Write out all the records again with "sub-region" switched to "area" and everything else the same. Leave out the pictures.

=== DATA ENTRIES ===
╭──

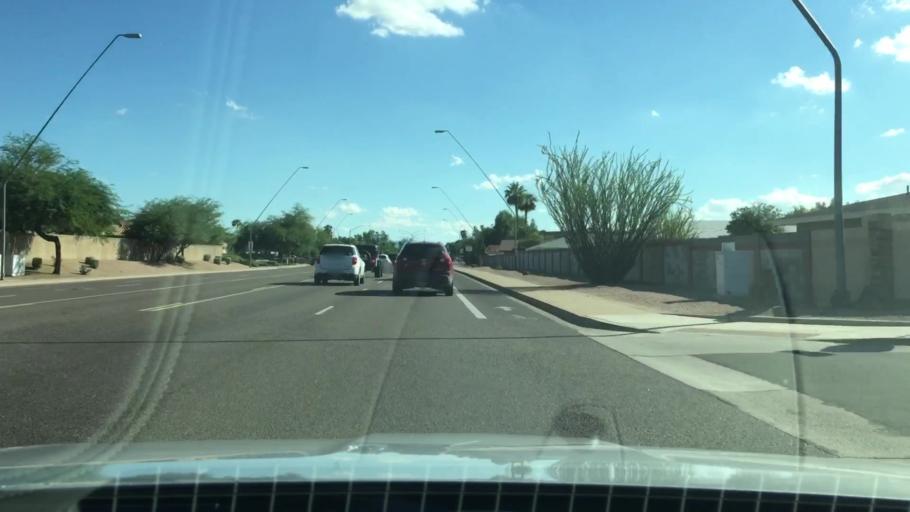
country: US
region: Arizona
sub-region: Maricopa County
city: Gilbert
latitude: 33.3969
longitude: -111.7194
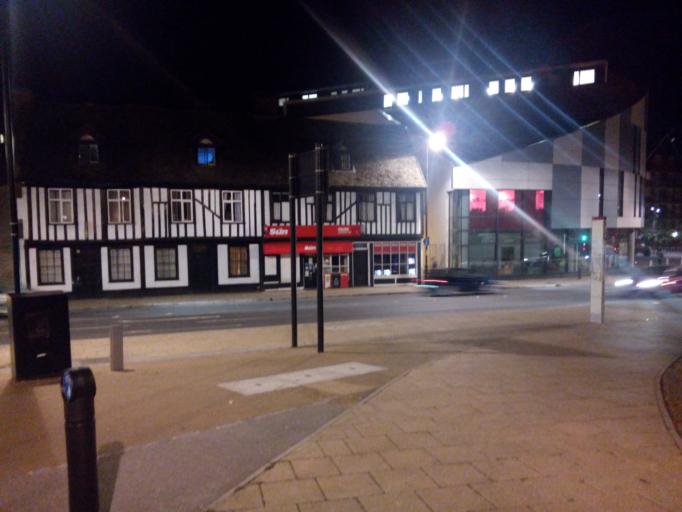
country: GB
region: England
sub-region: Suffolk
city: Ipswich
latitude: 52.0529
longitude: 1.1644
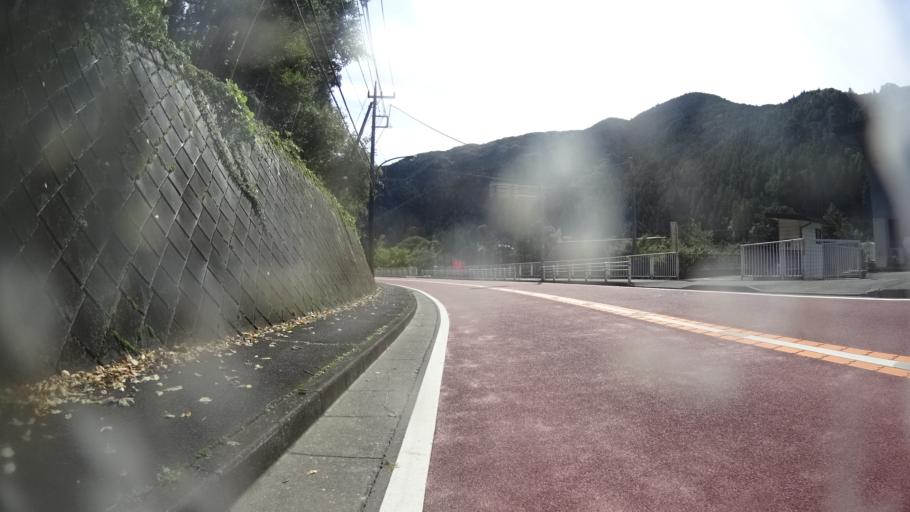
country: JP
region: Tokyo
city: Ome
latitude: 35.8128
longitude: 139.1556
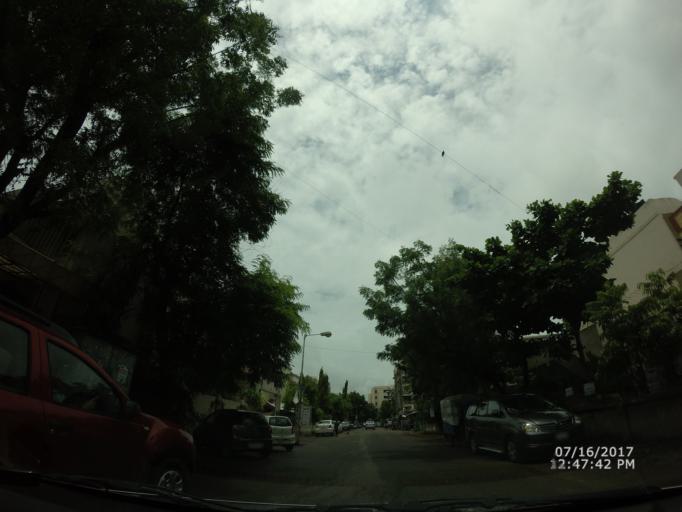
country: IN
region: Gujarat
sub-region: Ahmadabad
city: Sarkhej
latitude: 23.0184
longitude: 72.5127
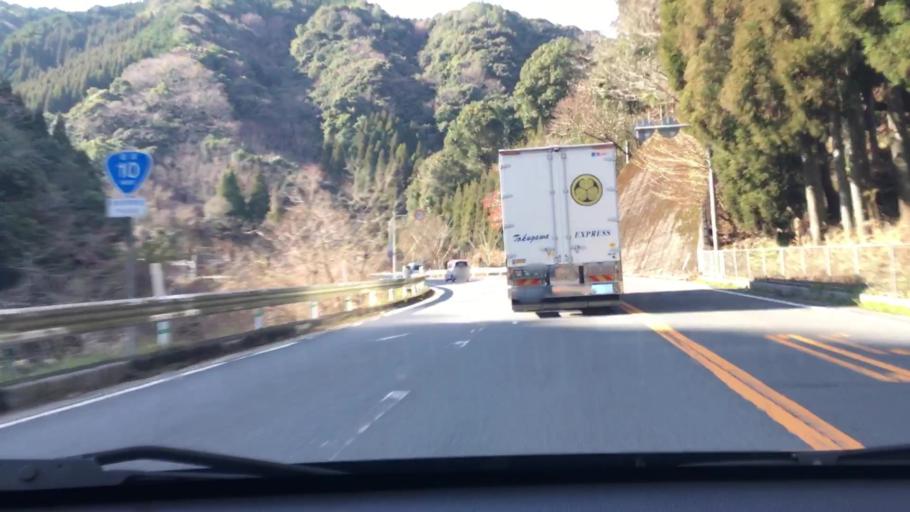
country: JP
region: Oita
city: Tsukumiura
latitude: 32.9988
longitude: 131.7830
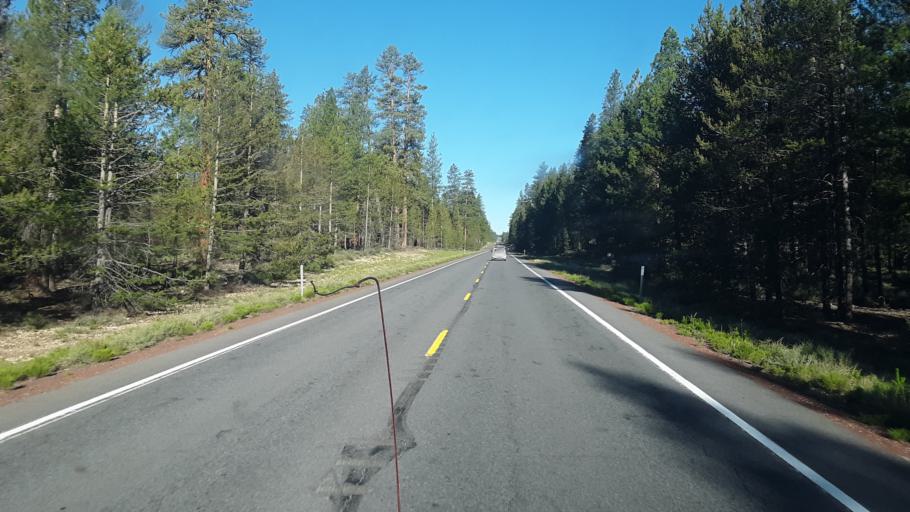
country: US
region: Oregon
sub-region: Deschutes County
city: La Pine
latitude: 43.0866
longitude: -121.9690
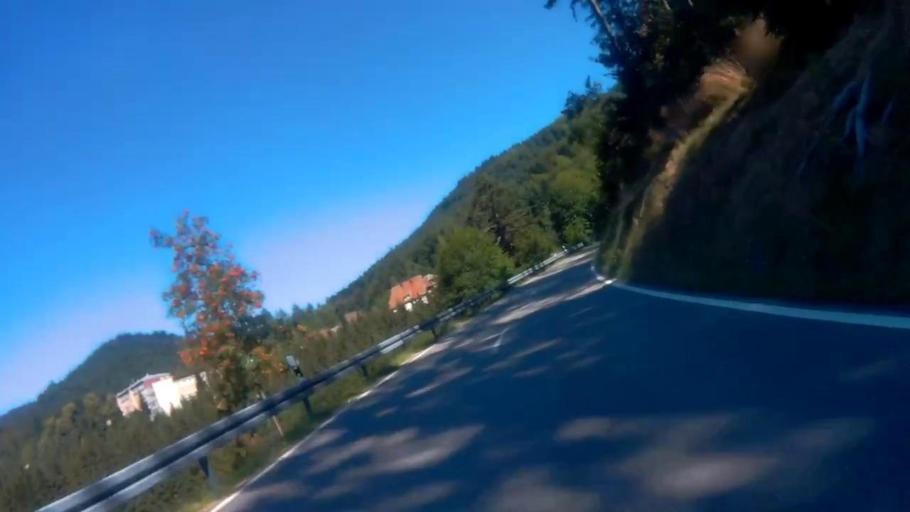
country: DE
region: Baden-Wuerttemberg
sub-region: Freiburg Region
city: Badenweiler
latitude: 47.7791
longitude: 7.7362
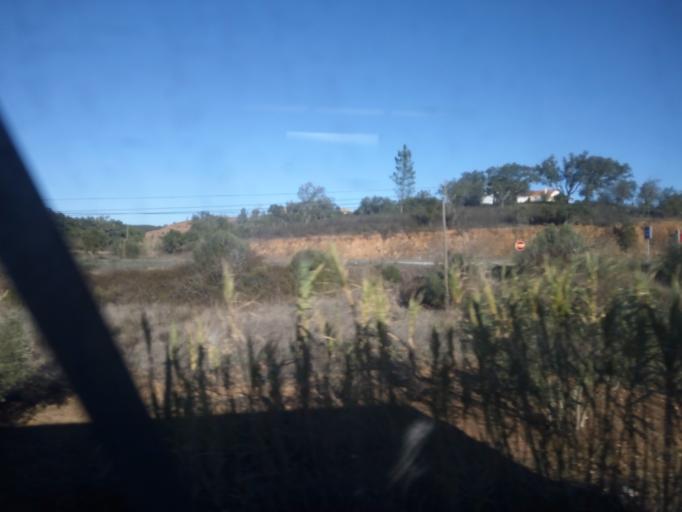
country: PT
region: Faro
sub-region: Silves
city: Sao Bartolomeu de Messines
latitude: 37.3268
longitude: -8.3371
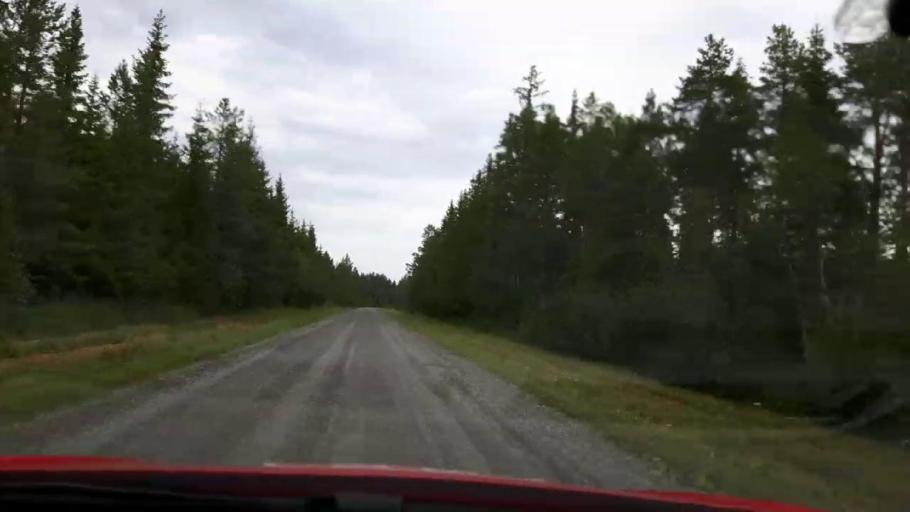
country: SE
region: Jaemtland
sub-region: Stroemsunds Kommun
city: Stroemsund
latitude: 63.7367
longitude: 15.5591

╰──

=== RESULT OF THIS EXERCISE ===
country: US
region: Arizona
area: Maricopa County
city: Gilbert
latitude: 33.3969
longitude: -111.7194
country: GB
region: England
area: Suffolk
city: Ipswich
latitude: 52.0529
longitude: 1.1644
country: JP
region: Tokyo
city: Ome
latitude: 35.8128
longitude: 139.1556
country: IN
region: Gujarat
area: Ahmadabad
city: Sarkhej
latitude: 23.0184
longitude: 72.5127
country: JP
region: Oita
city: Tsukumiura
latitude: 32.9988
longitude: 131.7830
country: US
region: Oregon
area: Deschutes County
city: La Pine
latitude: 43.0866
longitude: -121.9690
country: DE
region: Baden-Wuerttemberg
area: Freiburg Region
city: Badenweiler
latitude: 47.7791
longitude: 7.7362
country: PT
region: Faro
area: Silves
city: Sao Bartolomeu de Messines
latitude: 37.3268
longitude: -8.3371
country: SE
region: Jaemtland
area: Stroemsunds Kommun
city: Stroemsund
latitude: 63.7367
longitude: 15.5591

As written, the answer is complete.